- CONSIGNE À SUIVRE A
Recopiez mot pour mot le passage des enregistrements qui va du début des enregistrements jusqu'à la ligne contenant « 3: (1490, 537) », cette ligne comprise, en laissant les images de côté.

- PASSAGE DU TEXTE
┏━━
Entrer dans l’œuvre

Objectif : Lecture comparée de l’incipit et de l’excipit

Problématique : Comment l'incipit et l'excipit nous permettent-ils de dégager les grands axes d'étude du roman ?

Supports :

·         Extrait 1 (chapitre 1) : « Ah bien, reprit-elle en silence... » jusqu'à "...et jeter son trop-plein à la rue." - incipit du roman

·         Extrait 2 (chapitre 14) : « Enfin c’est vous » jusqu'à la fin - excipit du roman

 

INTRO.

 

  • Présentation de l’œuvre et de l’auteur : Au XIXe siècle, Zola, écrivain et journaliste,  lance un nouveau mouvement littéraire : le naturalisme. Très proche du réalisme, ce mouvement veut peindre la réalité de son époque, y compris dans ses aspects les plus triviaux. Dès 1869, Zola conçoit,  à l’imitation de Balzac et de sa Comédie humaine dans la 1ère moitié du XIXème siècle, le projet de son grand œuvre : une série de romans, qui montrera tous les aspects de la société et s’intitulera Les Rougon-Macquart, histoire naturelle et sociale d’une famille sous le Second Empire.
┗━━
- DONNÉES FOURNIES
┏━━
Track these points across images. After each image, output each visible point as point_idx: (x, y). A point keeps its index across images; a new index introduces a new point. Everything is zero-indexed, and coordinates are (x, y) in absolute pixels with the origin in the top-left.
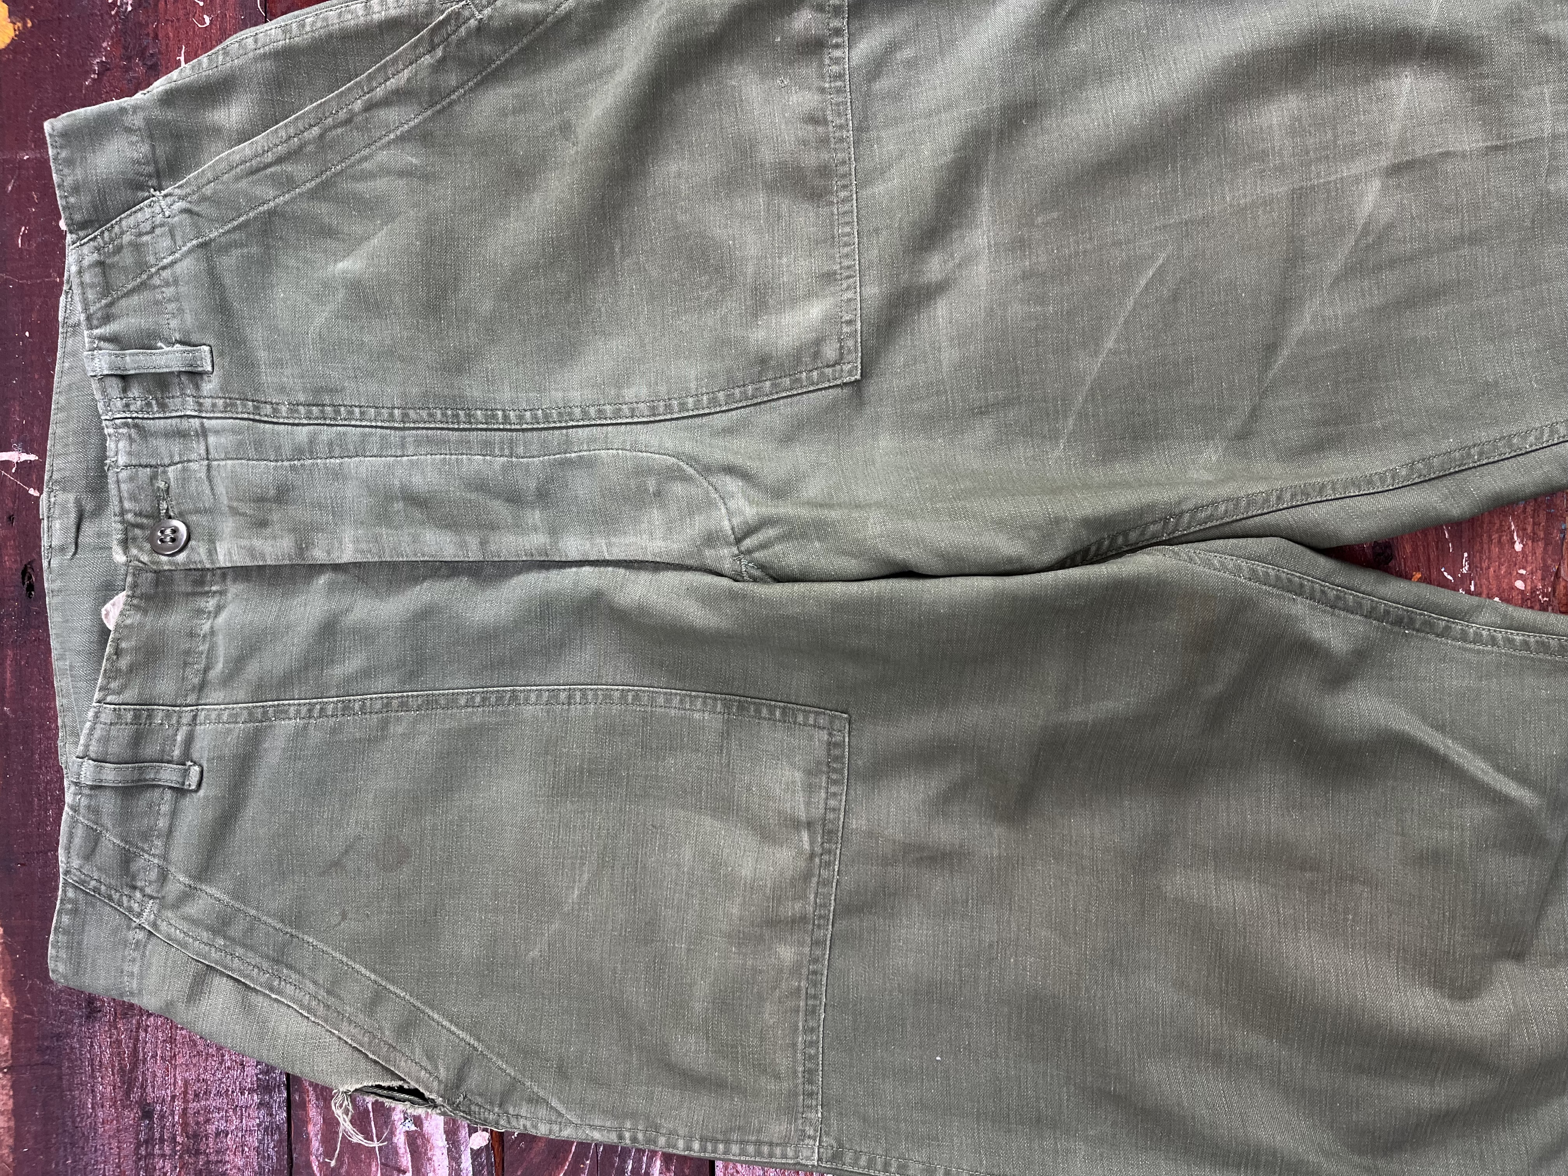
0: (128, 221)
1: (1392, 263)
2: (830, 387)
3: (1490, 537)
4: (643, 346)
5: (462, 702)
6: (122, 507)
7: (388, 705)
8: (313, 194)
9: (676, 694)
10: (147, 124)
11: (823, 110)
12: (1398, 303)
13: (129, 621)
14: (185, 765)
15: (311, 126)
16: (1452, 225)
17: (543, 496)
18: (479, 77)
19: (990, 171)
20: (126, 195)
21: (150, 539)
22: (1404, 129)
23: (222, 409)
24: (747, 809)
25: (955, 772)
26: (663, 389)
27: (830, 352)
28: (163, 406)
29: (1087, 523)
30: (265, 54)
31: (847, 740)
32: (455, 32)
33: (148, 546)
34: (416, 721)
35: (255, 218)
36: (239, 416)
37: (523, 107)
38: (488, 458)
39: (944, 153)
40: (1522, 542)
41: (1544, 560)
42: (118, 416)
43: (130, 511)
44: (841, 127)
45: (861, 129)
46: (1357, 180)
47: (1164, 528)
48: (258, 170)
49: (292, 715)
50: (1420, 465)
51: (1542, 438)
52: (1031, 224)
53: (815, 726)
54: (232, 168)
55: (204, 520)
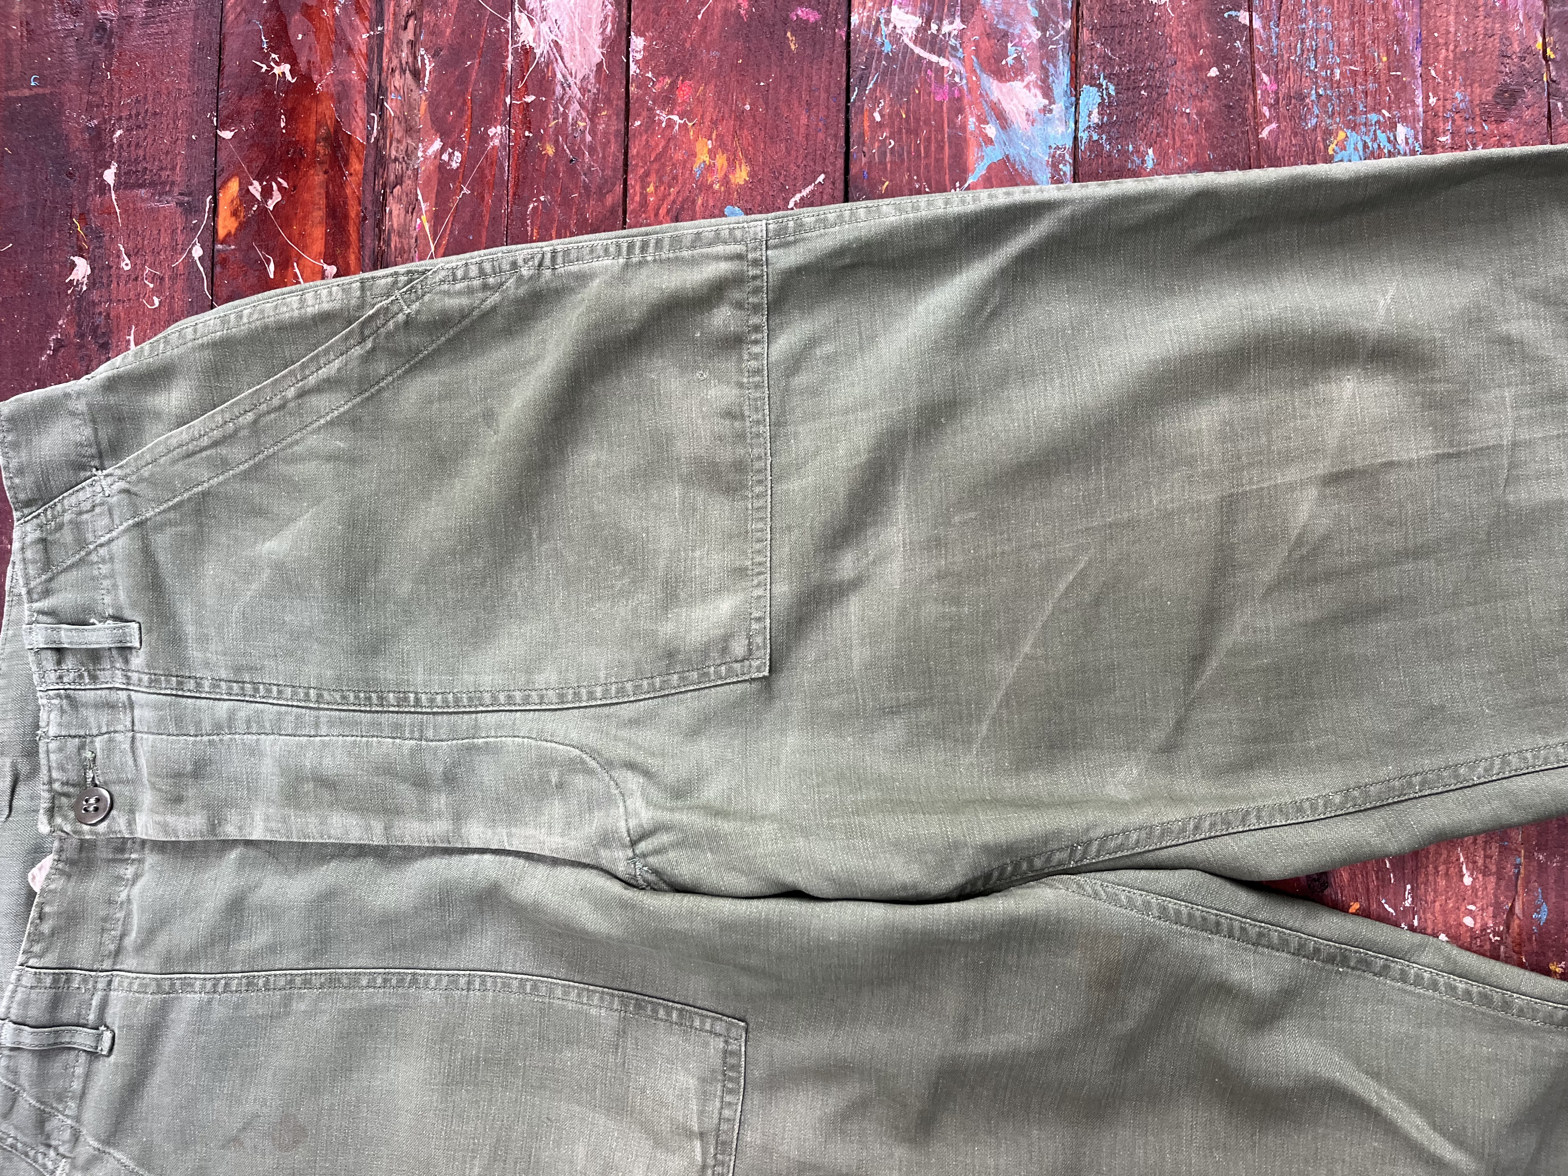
0: (70, 500)
1: (1328, 576)
2: (738, 682)
3: (1436, 868)
4: (556, 630)
5: (364, 982)
6: (50, 776)
7: (291, 982)
8: (245, 476)
9: (574, 987)
10: (90, 409)
11: (740, 405)
12: (1336, 618)
13: (52, 887)
14: (97, 1029)
15: (246, 411)
16: (1394, 539)
17: (450, 779)
18: (407, 366)
19: (906, 469)
20: (67, 475)
21: (74, 808)
22: (1343, 436)
23: (146, 684)
24: (641, 1112)
25: (853, 1090)
26: (572, 677)
27: (738, 648)
28: (94, 678)
29: (986, 849)
30: (202, 345)
31: (743, 1049)
32: (383, 325)
33: (72, 815)
34: (318, 999)
35: (190, 499)
36: (163, 692)
37: (447, 395)
38: (398, 741)
39: (858, 453)
40: (1472, 875)
41: (1496, 896)
42: (52, 687)
43: (58, 780)
44: (758, 422)
45: (778, 424)
46: (1291, 487)
47: (1070, 855)
48: (194, 453)
49: (197, 989)
50: (1356, 793)
51: (1491, 769)
52: (948, 524)
53: (711, 1032)
54: (169, 451)
55: (126, 790)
┗━━
- CONSIGNE À SUIVRE B
Prolongez le texte sur l'étude du roman de Zola à partir de sa dernière phrase.

- RÉPONSE RÉDIGÉE A
Track these points across images. After each image, output each visible point as point_idx: (x, y). A point keeps its index across images; a new index introduces a new point. Everything is zero-indexed, and coordinates are (x, y) in absolute pixels with the origin in the top-left.
0: (128, 221)
1: (1392, 263)
2: (830, 387)
3: (1490, 537)

- RÉPONSE RÉDIGÉE B
  • Dans Au Bonheur des Dames, publié en 1883, onzième roman du cycle,  Zola retrace l’évolution du commerce à travers le développement des grands magasins.
  • Ces deux extraits constituent l’incipit et l’excipit du roman. Nous verrons dans quelle mesure ils nous permettent de dégager les grands axes de lecture du roman, d’une part à travers la description du grand magasin, d’autre part à  travers  l’étude des personnages et des situations.

 

I La description du grand magasin

 

A)     L’illusion réaliste

1)       Le cadre spatio-temporel :

·         Un cadre spatial délimité et réaliste :  Paris, le grand magasin situé  « à l’encoignure de la rue de la Michodière et de la rue Neuve Saint Augustin »// avec la description du Bonheur dans Pot-Bouille, qui raconte les débuts de Mouret à Paris « C’était à l’encoignure de la rue de la Michodière et de la rue Neuve Saint Augustin un magasin de nouveautés dont la porte ouvrait sur le triangle étroit de la place Gaillon… »

·         Des précisions temporelles qui situent le début du roman en « octobre » 1864 (l’intrigue se déroule entre 1864 et 1869), et au début de la journée « Huit heures sonnaient à Saint-Roch »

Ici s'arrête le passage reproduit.